The NSA is Spying On Xbox Live and World Of Warcraft Gamers — WTF


The news: According to a joint report by the Guardian, the New York Times, and ProPublica, both the NSA and its British counterpart, the Government Communications Headquarters, or GHCQ, wasted taxpayer funds infiltrating World of Warcraft, Xbox Live, and Second Life in order to prevent terrorists from associating through online gaming.

Unfortunately, while the agencies paid staffers to pose as players and conduct surveillance, no evidence of terrorist collaboration in online games was in place when the NSA’s efforts began, and, shockingly, paying spies to pose as blood elf warlocks and listen in on sexist headset chatter has not prevented any terrorist attacks to date.

In other news, Second Life apparently still exists.

The background: According to a top secret 2008 document titled "Exploiting Terrorist Use of Games & Virtual Environments," which comes courtesy American exile, Russophile, and The Terminal reenactor Edward Snowden, the NSA’s Leeroy Jenkins-like eagerness to begin surveillance of online games was based on sheer speculation. While it states that Xbox Live, Second Life, and World of Warcraft were "associated" with suspected terrorists, the Guardian points out that "such data could merely mean someone else in an internet café was gaming, or a shared computer had previously been used to play games."

The paper seems panicked about the fact that, at the time, the NSA hadn’t managed to snake its way into every last form of online communication. It states that the agency "needs to begin taking action now to plan for collection, processing, presentation, and analysis of these communications." (One can only wonder at the similar documents being cooked up to address Instagram, Snapchat, and Kik.) The leaked document also conveys enthusiasm about the "opportunity!" provided by such games, and the "fun factor" associated with combat simulation. 

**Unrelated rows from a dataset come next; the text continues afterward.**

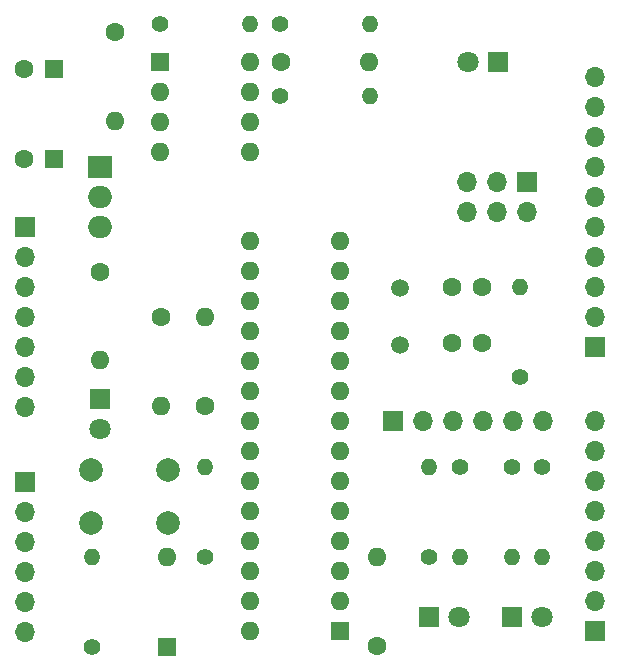
<source format=gbs>
G04 #@! TF.GenerationSoftware,KiCad,Pcbnew,6.0.11-3.fc36*
G04 #@! TF.CreationDate,2023-05-11T18:59:47+09:00*
G04 #@! TF.ProjectId,Tetiduino,54657469-6475-4696-9e6f-2e6b69636164,rev?*
G04 #@! TF.SameCoordinates,Original*
G04 #@! TF.FileFunction,Soldermask,Bot*
G04 #@! TF.FilePolarity,Negative*
%FSLAX46Y46*%
G04 Gerber Fmt 4.6, Leading zero omitted, Abs format (unit mm)*
G04 Created by KiCad (PCBNEW 6.0.11-3.fc36) date 2023-05-11 18:59:47*
%MOMM*%
%LPD*%
G01*
G04 APERTURE LIST*
%ADD10R,1.700000X1.700000*%
%ADD11O,1.700000X1.700000*%
%ADD12C,1.400000*%
%ADD13O,1.400000X1.400000*%
%ADD14R,1.600000X1.600000*%
%ADD15O,1.600000X1.600000*%
%ADD16C,1.600000*%
%ADD17C,2.000000*%
%ADD18R,1.800000X1.800000*%
%ADD19C,1.800000*%
%ADD20R,2.000000X1.905000*%
%ADD21O,2.000000X1.905000*%
%ADD22C,1.500000*%
G04 APERTURE END LIST*
D10*
X124460000Y-102255000D03*
D11*
X124460000Y-104795000D03*
X124460000Y-107335000D03*
X124460000Y-109875000D03*
X124460000Y-112415000D03*
X124460000Y-114955000D03*
X124460000Y-117495000D03*
D12*
X146050000Y-91155000D03*
D13*
X153670000Y-91155000D03*
D14*
X136525000Y-137795000D03*
D15*
X136525000Y-130175000D03*
D16*
X160655000Y-112090000D03*
X163155000Y-112090000D03*
X160655000Y-107315000D03*
X163155000Y-107315000D03*
D14*
X126912380Y-88900000D03*
D16*
X124412380Y-88900000D03*
X130810000Y-106045000D03*
D15*
X130810000Y-113545000D03*
D16*
X139700000Y-117415000D03*
D15*
X139700000Y-109915000D03*
D10*
X155600000Y-118720000D03*
D11*
X158140000Y-118720000D03*
X160680000Y-118720000D03*
X163220000Y-118720000D03*
X165760000Y-118720000D03*
X168300000Y-118720000D03*
D17*
X136600000Y-127345000D03*
X130100000Y-127345000D03*
X130100000Y-122845000D03*
X136600000Y-122845000D03*
D18*
X164500000Y-88265000D03*
D19*
X161960000Y-88265000D03*
D16*
X146110000Y-88265000D03*
D15*
X153610000Y-88265000D03*
D18*
X165730000Y-135255000D03*
D19*
X168270000Y-135255000D03*
D14*
X135900000Y-88275000D03*
D15*
X135900000Y-90815000D03*
X135900000Y-93355000D03*
X135900000Y-95895000D03*
X143520000Y-95895000D03*
X143520000Y-93355000D03*
X143520000Y-90815000D03*
X143520000Y-88275000D03*
D12*
X135890000Y-85090000D03*
D13*
X143510000Y-85090000D03*
D14*
X151120000Y-136515000D03*
D15*
X151120000Y-133975000D03*
X151120000Y-131435000D03*
X151120000Y-128895000D03*
X151120000Y-126355000D03*
X151120000Y-123815000D03*
X151120000Y-121275000D03*
X151120000Y-118735000D03*
X151120000Y-116195000D03*
X151120000Y-113655000D03*
X151120000Y-111115000D03*
X151120000Y-108575000D03*
X151120000Y-106035000D03*
X151120000Y-103495000D03*
X143500000Y-103495000D03*
X143500000Y-106035000D03*
X143500000Y-108575000D03*
X143500000Y-111115000D03*
X143500000Y-113655000D03*
X143500000Y-116195000D03*
X143500000Y-118735000D03*
X143500000Y-121275000D03*
X143500000Y-123815000D03*
X143500000Y-126355000D03*
X143500000Y-128895000D03*
X143500000Y-131435000D03*
X143500000Y-133975000D03*
X143500000Y-136515000D03*
D12*
X168275000Y-122555000D03*
D13*
X168275000Y-130175000D03*
D12*
X139700000Y-130175000D03*
D13*
X139700000Y-122555000D03*
D12*
X165735000Y-122555000D03*
D13*
X165735000Y-130175000D03*
D14*
X126932380Y-96520000D03*
D16*
X124432380Y-96520000D03*
D12*
X130175000Y-137795000D03*
D13*
X130175000Y-130175000D03*
D12*
X166370000Y-114935000D03*
D13*
X166370000Y-107315000D03*
D10*
X172720000Y-136510000D03*
D11*
X172720000Y-133970000D03*
X172720000Y-131430000D03*
X172720000Y-128890000D03*
X172720000Y-126350000D03*
X172720000Y-123810000D03*
X172720000Y-121270000D03*
X172720000Y-118730000D03*
D10*
X167005000Y-98425000D03*
D11*
X167005000Y-100965000D03*
X164465000Y-98425000D03*
X164465000Y-100965000D03*
X161925000Y-98425000D03*
X161925000Y-100965000D03*
D12*
X158670000Y-130175000D03*
D13*
X158670000Y-122555000D03*
D16*
X132080000Y-85785000D03*
D15*
X132080000Y-93285000D03*
D20*
X130810000Y-97155000D03*
D21*
X130810000Y-99695000D03*
X130810000Y-102235000D03*
D18*
X158670000Y-135255000D03*
D19*
X161210000Y-135255000D03*
D10*
X124460000Y-123825000D03*
D11*
X124460000Y-126365000D03*
X124460000Y-128905000D03*
X124460000Y-131445000D03*
X124460000Y-133985000D03*
X124460000Y-136525000D03*
D22*
X156210000Y-112305000D03*
X156210000Y-107425000D03*
D16*
X135950000Y-109915000D03*
D15*
X135950000Y-117415000D03*
D18*
X130810000Y-116840000D03*
D19*
X130810000Y-119380000D03*
D16*
X154305000Y-137735000D03*
D15*
X154305000Y-130235000D03*
D10*
X172720000Y-112395000D03*
D11*
X172720000Y-109855000D03*
X172720000Y-107315000D03*
X172720000Y-104775000D03*
X172720000Y-102235000D03*
X172720000Y-99695000D03*
X172720000Y-97155000D03*
X172720000Y-94615000D03*
X172720000Y-92075000D03*
X172720000Y-89535000D03*
D12*
X161290000Y-122555000D03*
D13*
X161290000Y-130175000D03*
D12*
X146050000Y-85090000D03*
D13*
X153670000Y-85090000D03*
M02*

</source>
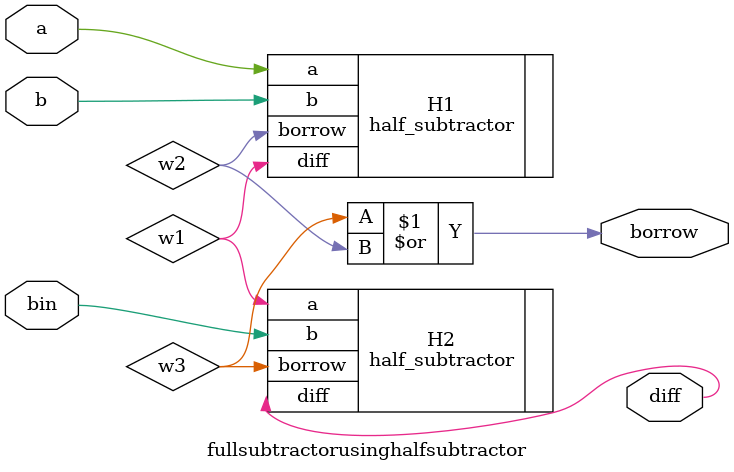
<source format=v>
`timescale 1ns / 1ps


module fullsubtractorusinghalfsubtractor(input a,b,bin,output diff,borrow);
wire w1,w2,w3;
//half_subtractor H1(w1,w2,a,b);
//half_subtractor H2(diff,w3,w1,bin);
//or A1(borrow,w3,w2);
    // First half subtractor instance
    half_subtractor H1 (
        .diff(w1),
        .borrow(w2),
        .a(a),
        .b(b)
    );

    // Second half subtractor instance
    half_subtractor H2 (
        .diff(diff),    // Final output for diff
        .borrow(w3),
        .a(w1),
        .b(bin)
    );
    or A1(borrow,w3,w2);

endmodule


</source>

World of Warcraft has stated that it did not collaborate with the NSA and was unaware of its surveillance. Microsoft and Second Life declined to comment to the Guardian, although an executive from the latter apparently gave a lunch address at the NSA — and touted the use of Second Life to understand and observe foreigners — in 2007. On Sunday, Microsoft announced a coalition with Google, Facebook, Twitter, and Yahoo that seeks to reduce NSA intrusions and increase Congress' oversight of the agency.

The takeaway: It may seem dismaying to read revelation after revelation about the NSA’s duplicity, or its widespread, fruitless, and ridiculously costly invasions of privacy, but the more we learn about the agents responsible for monitoring our phone records and online communications, the more we learn that spies are just like us. They just want to kick back, watch someone else’s porn, and find an excuse to fire up their Xbox at work, whether or not there’s any evidence that Al-Shabaab is using Call of Duty to coordinate attacks.

We can only wait until the NSA finds out about Minecraft.